Alle Jahre Valeria Balmelli: Das sind die Highlights des Offiziellen 2026
Shahed Staub
Sie kam, pfiff und siegte erneut: Valeria Balmelli gewinnt das «Offizielle» 2026 bereits zum vierten Mal. Und auch darüber hinaus bot der Finaltag im Volkshaus reichlich Spektakel.
Kaum war das Echo der Kanonenschläge des Vogel Gryff verklungen, stand am Samstag bereits der nächste traditionsreiche Anlass auf dem Programm: der Finaltag des «Offiziellen Basler Bryysdrummle und -pfyffe» im Volkshaus. Der Wettbewerb zählt zu den Königsdisziplinen im Basler Vorfasnachtskalender – und das aus gutem Grund: Am Ende des Tages werden mit Maurice Weiss ein neuer Trommelkönig sowie mit Valeria Balmelli die neue (alte) Pfeiferkönigin gekürt.
Alle Jahre Balmelli – dieses Jahr pfiff Balmelli den Marsch «Joung-Bois, gewinnt souverän – und dies obowhl die Titelverteidigerin kein gutes Gefühl hatte: «Ich hatte das Gefühl, dass heute nicht so mein Tag ist, und war sehr kritisch mir mir selbst.» Umso mehr überwiege nun die Freude und Erleichterung.

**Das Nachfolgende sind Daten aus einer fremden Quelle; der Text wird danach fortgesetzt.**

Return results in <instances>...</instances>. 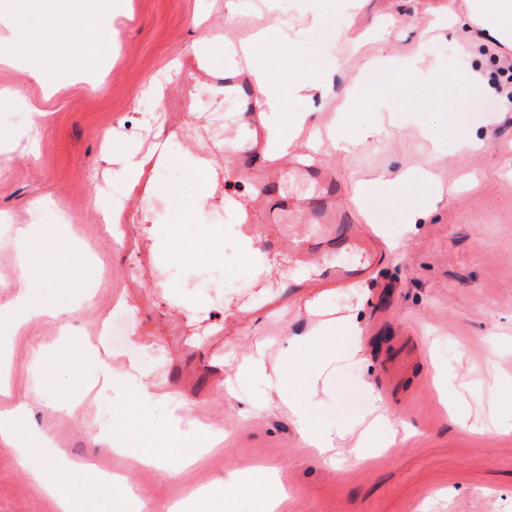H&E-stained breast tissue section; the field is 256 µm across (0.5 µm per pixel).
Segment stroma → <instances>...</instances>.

Die Vorausscheidungen mit insgesamt 379 Teilnehmenden fanden bereits am Donnerstag und Freitag in mehreren Basler Sälen statt. Am Samstag kämpften noch 165 von ihnen um den begehrten Titel des Trommelkönigs beziehungsweise der Pfeiferkönigin.
Auf dem Programm standen die Einzelwettbewerbe, Tambouren und Pfeifer im stetigen Wechsel. Es folgten die Gruppenwettbewerbe der Erwachsenen für Pfeifer und Tambouren, gemischte Formationen – und gegen 23 Uhr schliesslich die Solo-Duos.

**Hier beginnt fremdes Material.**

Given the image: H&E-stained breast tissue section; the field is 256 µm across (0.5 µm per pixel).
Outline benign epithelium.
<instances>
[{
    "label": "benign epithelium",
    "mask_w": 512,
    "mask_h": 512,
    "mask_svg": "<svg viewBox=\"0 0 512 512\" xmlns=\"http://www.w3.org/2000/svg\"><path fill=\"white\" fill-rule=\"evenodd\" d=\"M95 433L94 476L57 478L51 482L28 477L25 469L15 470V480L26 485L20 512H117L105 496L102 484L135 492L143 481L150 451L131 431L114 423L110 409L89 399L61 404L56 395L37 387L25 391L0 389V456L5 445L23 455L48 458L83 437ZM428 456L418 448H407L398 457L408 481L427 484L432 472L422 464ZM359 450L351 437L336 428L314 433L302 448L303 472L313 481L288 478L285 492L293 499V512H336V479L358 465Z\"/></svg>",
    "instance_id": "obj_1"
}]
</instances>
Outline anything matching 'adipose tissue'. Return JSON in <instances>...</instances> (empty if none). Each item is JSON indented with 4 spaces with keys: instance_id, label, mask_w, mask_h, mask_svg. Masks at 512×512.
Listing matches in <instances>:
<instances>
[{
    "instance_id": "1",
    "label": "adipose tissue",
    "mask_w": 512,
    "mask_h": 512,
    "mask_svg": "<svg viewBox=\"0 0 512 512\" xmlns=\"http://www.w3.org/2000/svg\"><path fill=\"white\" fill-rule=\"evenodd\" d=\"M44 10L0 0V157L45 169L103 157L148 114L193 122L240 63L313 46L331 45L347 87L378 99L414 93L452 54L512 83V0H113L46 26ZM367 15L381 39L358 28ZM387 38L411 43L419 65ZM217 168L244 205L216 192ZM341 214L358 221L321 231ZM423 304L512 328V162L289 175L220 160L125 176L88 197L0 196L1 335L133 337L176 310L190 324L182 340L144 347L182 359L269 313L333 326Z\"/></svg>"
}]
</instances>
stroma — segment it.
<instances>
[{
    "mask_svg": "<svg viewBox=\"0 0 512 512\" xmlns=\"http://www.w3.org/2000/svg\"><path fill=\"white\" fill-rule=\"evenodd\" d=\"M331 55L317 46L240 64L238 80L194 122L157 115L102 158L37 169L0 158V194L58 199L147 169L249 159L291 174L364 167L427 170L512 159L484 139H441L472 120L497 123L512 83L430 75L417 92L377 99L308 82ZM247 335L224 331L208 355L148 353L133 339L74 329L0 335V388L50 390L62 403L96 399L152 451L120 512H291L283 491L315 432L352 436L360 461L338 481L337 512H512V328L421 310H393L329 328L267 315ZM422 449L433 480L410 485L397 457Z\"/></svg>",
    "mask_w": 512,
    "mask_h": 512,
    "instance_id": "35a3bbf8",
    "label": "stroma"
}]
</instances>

Gion Obrist überzeugt bei Jung und Alt
Den Auftakt am Finaltag des «Offiziellen Basler Bryysdrummle und -pfyffe» machten die Binggis bereits früh: Schon um 9 Uhr morgens eröffneten sie den Wettkampftag, am Nachmittag folgte der Final der Jungen. Kaum draussen eingedunkelt, füllte sich der Festsaal im Kleinbasel bis auf den letzten Platz. Die Glocken der Kirche St. Clara schlagen siebenmal – es ist 19 Uhr. Die Handys sind auf lautlos gestellt, die Stifte der Jury wurden nochmals gespitzt: Es ist Crunch-Time am «Offiziellen» 2026: Der Final der «Alten» stand an.

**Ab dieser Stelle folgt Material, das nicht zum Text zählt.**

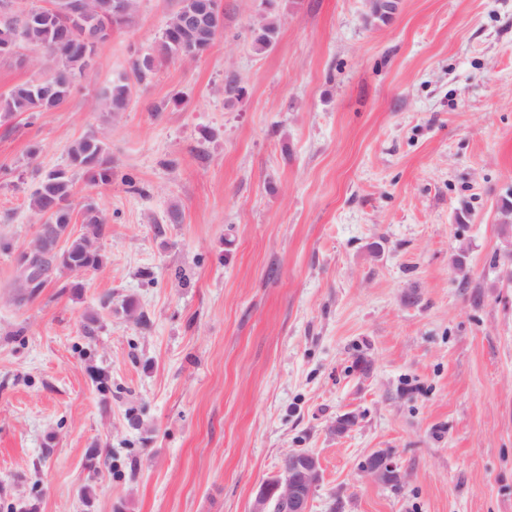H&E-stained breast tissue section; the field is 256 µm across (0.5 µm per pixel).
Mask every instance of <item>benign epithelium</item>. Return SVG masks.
I'll use <instances>...</instances> for the list:
<instances>
[{
    "mask_svg": "<svg viewBox=\"0 0 512 512\" xmlns=\"http://www.w3.org/2000/svg\"><path fill=\"white\" fill-rule=\"evenodd\" d=\"M360 472L375 483L392 488L402 487L407 479L388 449L371 453ZM321 481L319 457L308 450H292L282 457L277 472L261 483L251 512H310L311 500Z\"/></svg>",
    "mask_w": 512,
    "mask_h": 512,
    "instance_id": "1",
    "label": "benign epithelium"
}]
</instances>
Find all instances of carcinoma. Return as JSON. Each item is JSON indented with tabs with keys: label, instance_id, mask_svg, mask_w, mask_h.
<instances>
[{
	"label": "carcinoma",
	"instance_id": "cac0c4a2",
	"mask_svg": "<svg viewBox=\"0 0 512 512\" xmlns=\"http://www.w3.org/2000/svg\"><path fill=\"white\" fill-rule=\"evenodd\" d=\"M198 0H176V7L161 31L156 52L132 61V76L112 83L104 99L106 111L115 115L128 110L135 83L145 81L163 61H190L200 58L224 30V5L217 0L215 14L205 15L194 22L186 21ZM262 20L252 30V47L257 52L269 50L276 42L278 23L277 0H262ZM88 28L100 33L99 40L89 43L81 37L82 30L67 29L48 17L22 13L10 21L0 20V57L14 54L21 44L27 45L52 62V67L37 81L14 85L0 94V112L26 114L34 119L44 112L61 107L77 83L88 72L87 59L95 54L99 44L112 37V32L130 26L137 12V0H87ZM397 10V0L375 6L369 17L388 22ZM66 168L52 170L42 176L31 196V208L39 219L66 229L73 223V173H82L94 184L112 182V159L103 141L93 134L73 142L68 151ZM83 229L78 235L68 234L66 245L59 253L46 252L39 238H34L29 250L21 257L25 263L32 258L40 261L44 276L55 269L82 266L98 270L104 256L98 243L109 232V224L99 209L85 204L81 209Z\"/></svg>",
	"mask_w": 512,
	"mask_h": 512
}]
</instances>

Einer, dessen Startnummer am Finaltag sowohl bei den Jungen als auch bei den Alten zu finden war, ist Gion Obrist. Der Tambour verteidigte seinen Titel als Trommelkönig der Jungen aus dem Vorjahr erfolgreich, bei den Alten erreichte Obrist den starken sechsten Rang. «Das ist super», sagt er zufrieden in den frühen Sonntagmorgenstunden. In diesem Jahr habe er bei den Jungen deutlich mehr Druck verspürt als noch im vergangenen. «Letztes Jahr war ich noch ein Niemand, jetzt kennen mich die Leute.»
Anders sei die Ausgangslage, wenn er bei den Alten antreten könne: «Dort kann ich einfach voll auf Risiko spielen.» Hier habe er die Freiheit, seine Spezialitäten – das Piano und seine Wirbel – voll auszuleben. Und gehe doch einmal etwas schief, sei das kein Drama: «Dann ist das nicht schlimm. Das finden alle super.»
Maurice Weiss mit Trommelkönig-Comeback
Die Einzelkonkurrentinnen und -konkurrenten der Tambourinnen und Tambouren werden in drei Kategorien bewertet: Technik, Rhythmik und Dynamik. Insgesamt können maximal 40 Punkte erreicht werden. Bei den Pfeiferinnen und Pfeifern erfolgt die Bewertung in zwei Bereichen: einer musikalischen Wertung (A-Note) und einer technischen Wertung (B-Note). Pro Juror:in sind dabei maximal 30 Punkte möglich.
Die Bestnote bei den Tambouren der Alten ging an den 24-jährigen Maurice Weiss (Ueli 1876). Weiss zählt zu den bekanntesten Tambouren Basels. Sechs Jahre nach seinem letzten Titel als Trommelkönig im Jahr 2020 konnte er die Jury erneut überzeugen, nun schon insgesamt zum dritten mal. «Es ist einfach schön, diese Freude am Basler Trommeln wieder aufs Feld zu bringen», sagt der frisch gekürte Trommelkönig.